• [Source text]
-=-=-=-=-
Rack Magazine

Walk a Mile in His Shoes?

Walk a Mile in His Shoes?

By Mike Handley

So many dead deer stories involve bucks taken right behind barns, inside subdivisions and in small tracts a person can cross in half a dozen strides that the age-old advice to hunt well beyond the beaten path seems almost worthless.

But not to a 51-year-old printing press operator from Walker, Iowa.

Kelly Doyl isn’t about to change his habit of walking a mile in order to hunt ground untrampled by others wearing orange, especially now that he’s seen what a little sweat equity and boot leather can put on the wall.

The buck he smoked during 2010’s early blackpowder season was the head of its class at the Iowa Deer Classic that year, and he’d have never seen it if he and his brother, Bryan, hadn’t decided to hike into parts unknown by hunters averse to walking into another zip code.

Kelly had taken the whole week off from work. When he left the house, he told his wife he wasn’t coming home until he’d shot a giant.

Kelly DoylOn Oct. 18, a Monday, he and Bryan hiked to a distant ridge overlooking a small river and hung stands about 300 yards apart. They saw the sunrise from those positions the next morning.

That year was the fourth for Kelly and Bryan to lug muzzleloaders afield during the early season. Before then, they hunted with shotguns, usually during man-drives that saw Kelly — he of restless feet — as the pusher, his brother as pushee.

Finding places to hunt has always been a matter of the Doyls choosing between private and public tracts. Finding a way to hunt without ignoring his anniversary, which falls during shotgun season, wasn’t so easy for Kelly until he went the smokepole route — an obvious remedy, he says, because earlier is better than later.

“Our deer seem to disappear after the shotgun season,” he said.

Oct. 19 was the coldest day they’d had up to that point, and a heavy frost blanketed the ground in Buchanan County. Shortly after daybreak, a forkhorn crossed the ridge near Kelly’s stand. After it disappeared, he rattled lightly with a 130ish set of antlers he’d sawed off roadkill.

“I love rattling on frosty still mornings,” he said.

Twenty minutes later, close to 8:00, he tried again, a bit more aggressively, and then immediately heard a rustling noise.

He couldn’t see the buck, at first, because of the leaves still on the trees. When he finally glimpsed it, head-on, he wasn’t too impressed. The rack was only about 16 inches wide.
-=-=-=-=-
Decide whether each statement agrees with the hunting story above. Answer yes or no, and quote the words from the story that decide it.
1. Kelly and Bryan hung their stands about 300 yards apart.
2. Kelly's anniversary falls during the early blackpowder season.
3. The antlers Kelly rattled with came from a buck he had shot himself.

• [Supplied data]
-=-=-=-=-
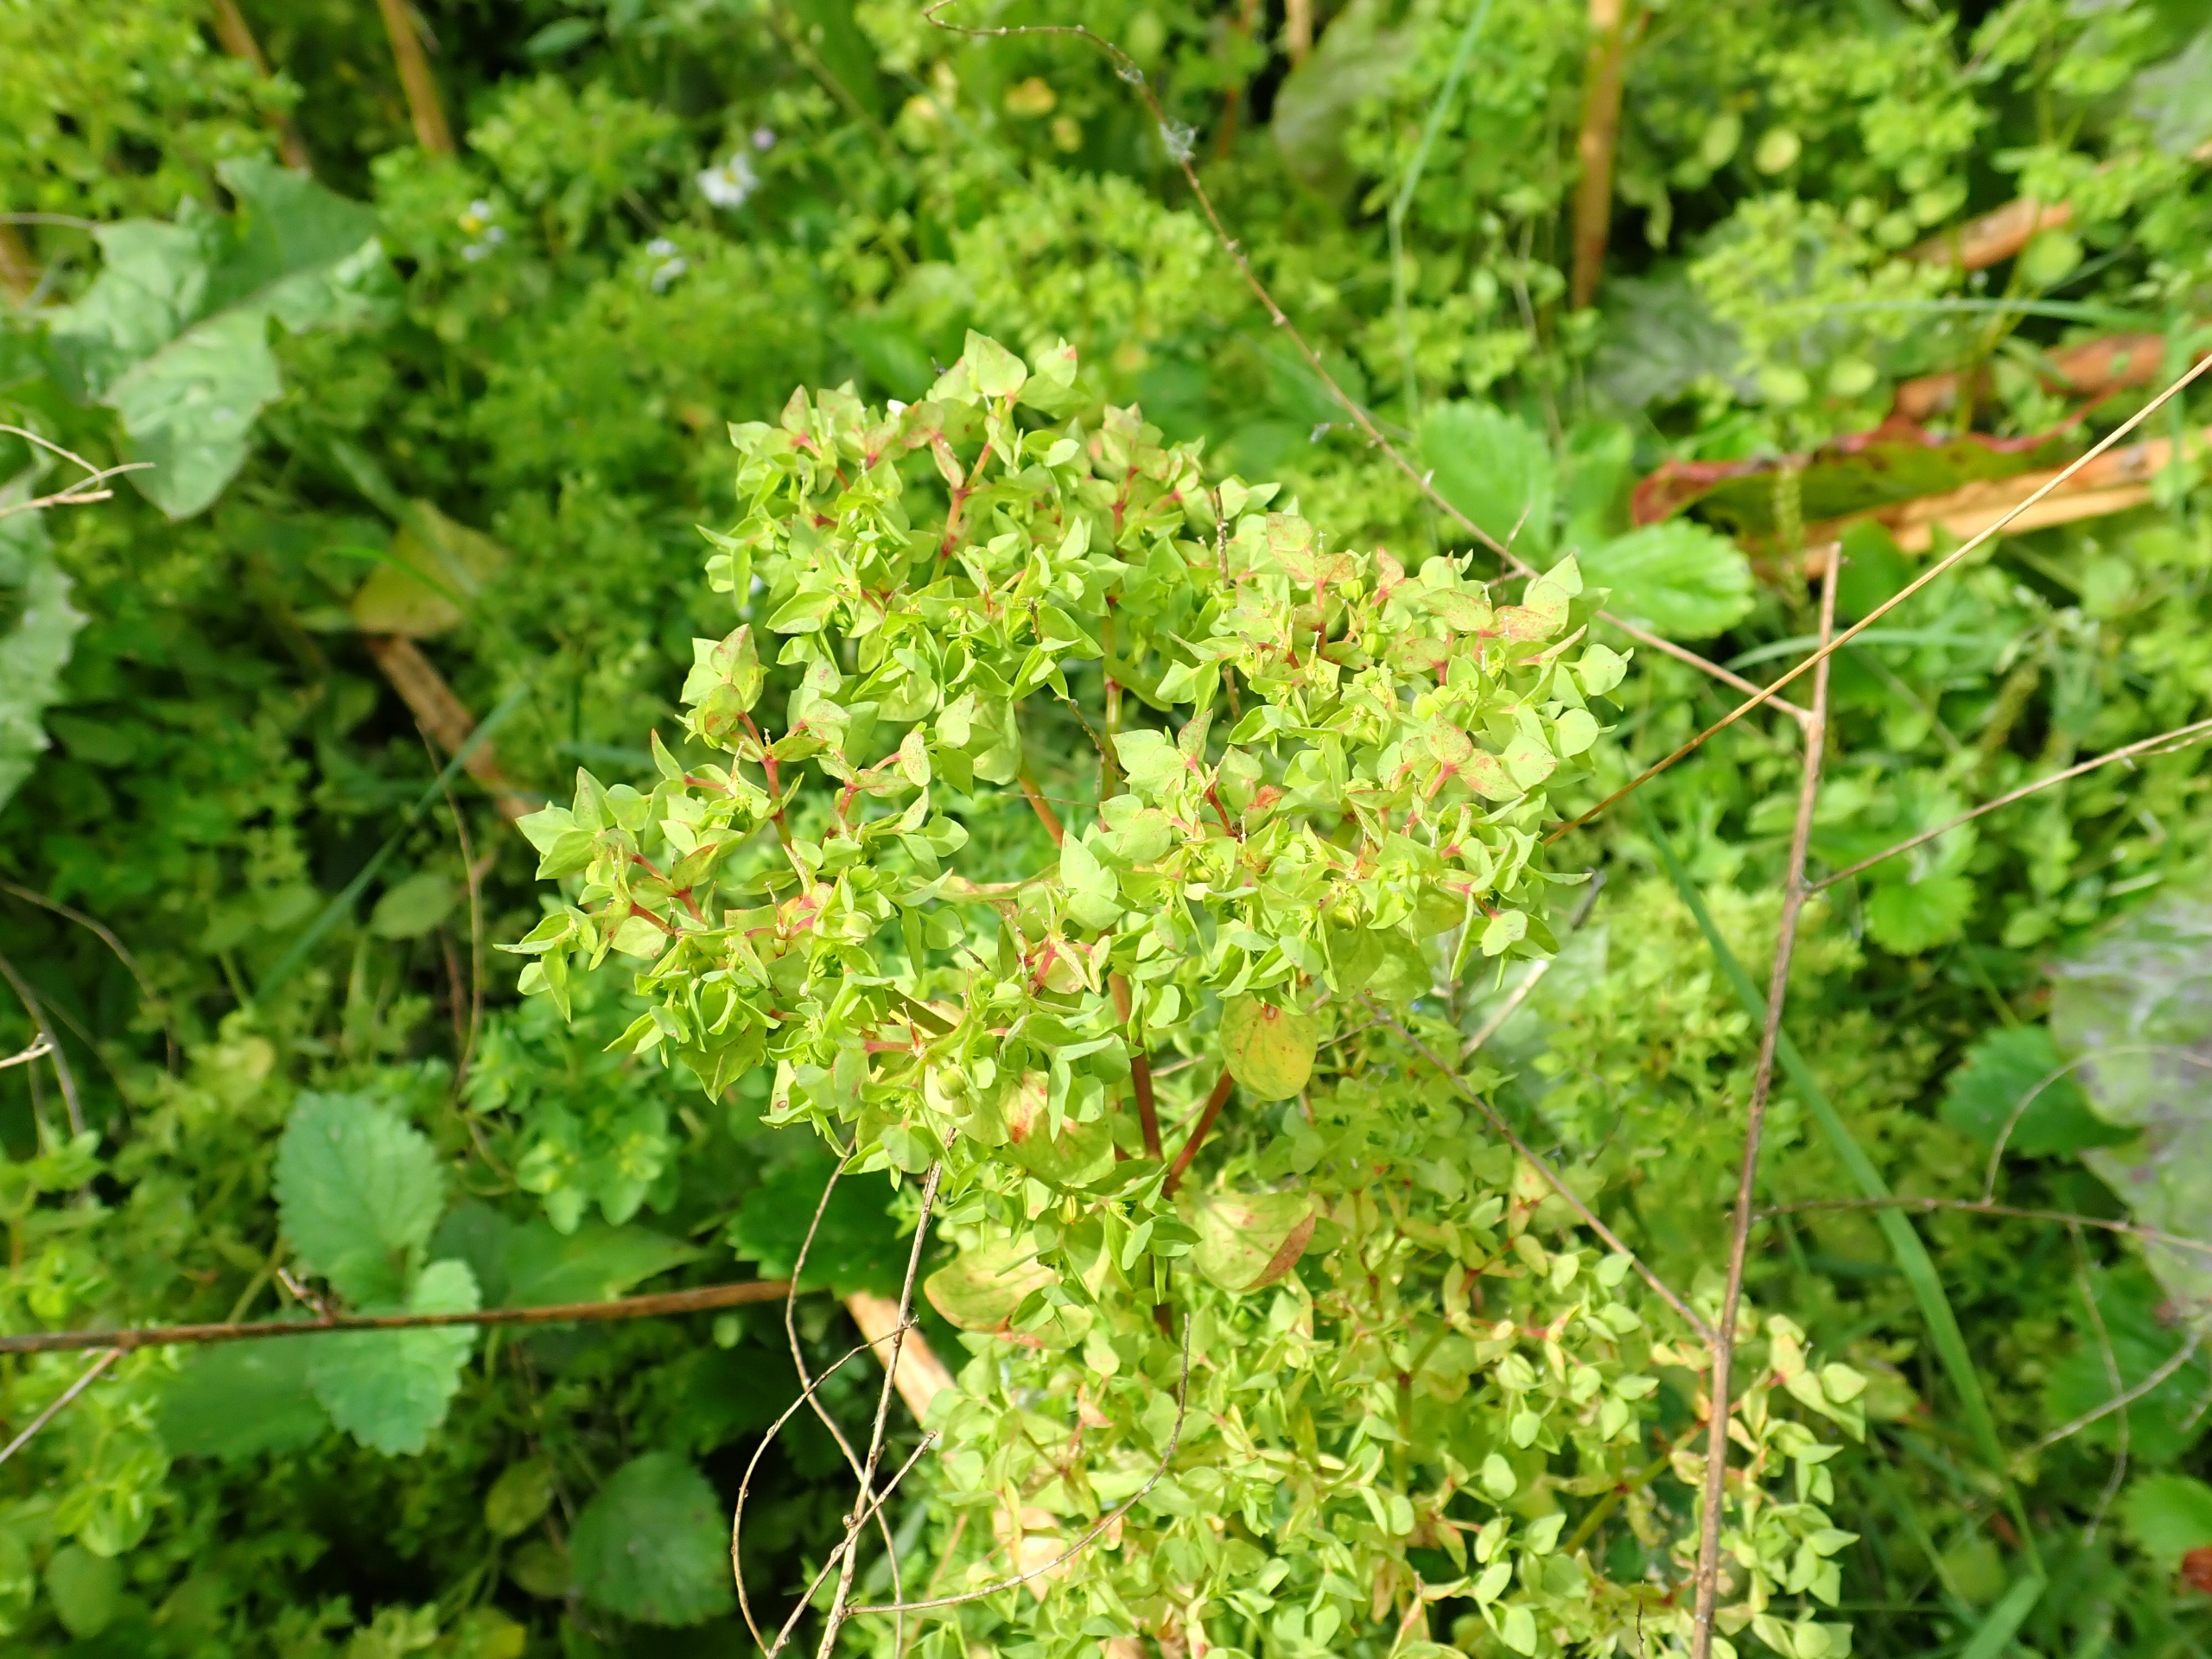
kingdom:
-=-=-=-=-
• [Worked answer]
1. Yes: "hung stands about 300 yards apart"
2. No: "his anniversary, which falls during shotgun season"
3. No: "a 130ish set of antlers he’d sawed off roadkill"